_Task goal_:
What lines in the records below mention "width"? List them all.

Data excerpts

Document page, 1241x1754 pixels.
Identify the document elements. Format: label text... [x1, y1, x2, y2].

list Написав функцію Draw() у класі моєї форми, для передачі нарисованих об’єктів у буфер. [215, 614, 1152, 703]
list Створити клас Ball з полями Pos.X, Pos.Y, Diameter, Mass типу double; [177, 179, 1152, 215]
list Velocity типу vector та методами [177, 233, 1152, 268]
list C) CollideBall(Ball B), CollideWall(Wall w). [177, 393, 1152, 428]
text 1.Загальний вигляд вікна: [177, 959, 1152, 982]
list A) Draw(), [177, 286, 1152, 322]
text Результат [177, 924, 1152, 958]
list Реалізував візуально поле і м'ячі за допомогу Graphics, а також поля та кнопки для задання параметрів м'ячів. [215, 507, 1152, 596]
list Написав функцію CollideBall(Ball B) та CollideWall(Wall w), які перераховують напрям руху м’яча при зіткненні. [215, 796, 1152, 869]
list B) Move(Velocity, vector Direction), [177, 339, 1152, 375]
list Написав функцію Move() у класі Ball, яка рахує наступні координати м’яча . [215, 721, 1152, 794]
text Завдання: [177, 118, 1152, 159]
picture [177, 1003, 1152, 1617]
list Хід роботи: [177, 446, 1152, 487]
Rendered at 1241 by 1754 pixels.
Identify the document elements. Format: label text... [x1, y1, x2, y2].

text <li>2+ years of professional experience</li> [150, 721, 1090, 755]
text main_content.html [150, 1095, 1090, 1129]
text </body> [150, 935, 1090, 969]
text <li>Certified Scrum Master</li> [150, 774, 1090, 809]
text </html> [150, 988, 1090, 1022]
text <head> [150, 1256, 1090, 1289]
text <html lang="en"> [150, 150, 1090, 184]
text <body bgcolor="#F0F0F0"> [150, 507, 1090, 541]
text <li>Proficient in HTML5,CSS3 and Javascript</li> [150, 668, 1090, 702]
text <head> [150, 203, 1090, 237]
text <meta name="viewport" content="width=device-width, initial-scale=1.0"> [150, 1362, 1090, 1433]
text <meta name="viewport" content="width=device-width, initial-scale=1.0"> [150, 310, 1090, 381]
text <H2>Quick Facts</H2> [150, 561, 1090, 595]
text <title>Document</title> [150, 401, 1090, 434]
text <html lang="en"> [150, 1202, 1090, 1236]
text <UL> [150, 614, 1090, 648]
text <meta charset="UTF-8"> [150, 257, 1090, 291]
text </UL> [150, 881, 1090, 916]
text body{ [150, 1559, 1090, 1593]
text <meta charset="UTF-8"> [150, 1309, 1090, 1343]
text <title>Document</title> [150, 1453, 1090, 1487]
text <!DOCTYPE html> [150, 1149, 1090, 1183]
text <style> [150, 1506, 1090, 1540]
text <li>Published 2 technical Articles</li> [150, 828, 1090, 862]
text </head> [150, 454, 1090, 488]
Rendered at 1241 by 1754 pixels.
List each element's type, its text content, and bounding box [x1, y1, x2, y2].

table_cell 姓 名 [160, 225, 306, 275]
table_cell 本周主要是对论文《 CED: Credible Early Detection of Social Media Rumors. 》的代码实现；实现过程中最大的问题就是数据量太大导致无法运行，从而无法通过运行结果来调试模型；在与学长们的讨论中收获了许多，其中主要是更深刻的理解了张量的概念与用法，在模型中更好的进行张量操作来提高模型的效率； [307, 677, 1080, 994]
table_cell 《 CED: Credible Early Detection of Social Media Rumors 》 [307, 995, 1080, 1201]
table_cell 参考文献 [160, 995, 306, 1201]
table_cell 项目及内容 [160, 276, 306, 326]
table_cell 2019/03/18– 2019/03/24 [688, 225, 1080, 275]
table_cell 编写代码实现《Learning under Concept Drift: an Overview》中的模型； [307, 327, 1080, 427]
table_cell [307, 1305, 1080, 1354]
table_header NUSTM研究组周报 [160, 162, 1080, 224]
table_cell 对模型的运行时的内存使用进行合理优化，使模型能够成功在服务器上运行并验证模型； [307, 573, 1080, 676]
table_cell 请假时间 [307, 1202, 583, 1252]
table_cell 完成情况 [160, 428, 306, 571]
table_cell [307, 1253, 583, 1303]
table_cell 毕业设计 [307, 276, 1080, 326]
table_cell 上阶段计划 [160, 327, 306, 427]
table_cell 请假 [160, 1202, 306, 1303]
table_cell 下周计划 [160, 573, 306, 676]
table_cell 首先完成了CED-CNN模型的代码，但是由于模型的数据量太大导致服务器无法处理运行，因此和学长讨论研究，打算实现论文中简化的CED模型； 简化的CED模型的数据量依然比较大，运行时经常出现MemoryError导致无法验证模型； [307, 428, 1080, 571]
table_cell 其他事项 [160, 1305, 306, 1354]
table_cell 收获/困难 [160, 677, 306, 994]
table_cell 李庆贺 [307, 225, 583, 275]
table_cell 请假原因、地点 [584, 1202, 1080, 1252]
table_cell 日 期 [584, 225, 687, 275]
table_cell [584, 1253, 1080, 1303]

_Answer to the problem_:
text <meta name="viewport" content="width=device-width, initial-scale=1.0"> [150, 1362, 1090, 1433]
text <meta name="viewport" content="width=device-width, initial-scale=1.0"> [150, 310, 1090, 381]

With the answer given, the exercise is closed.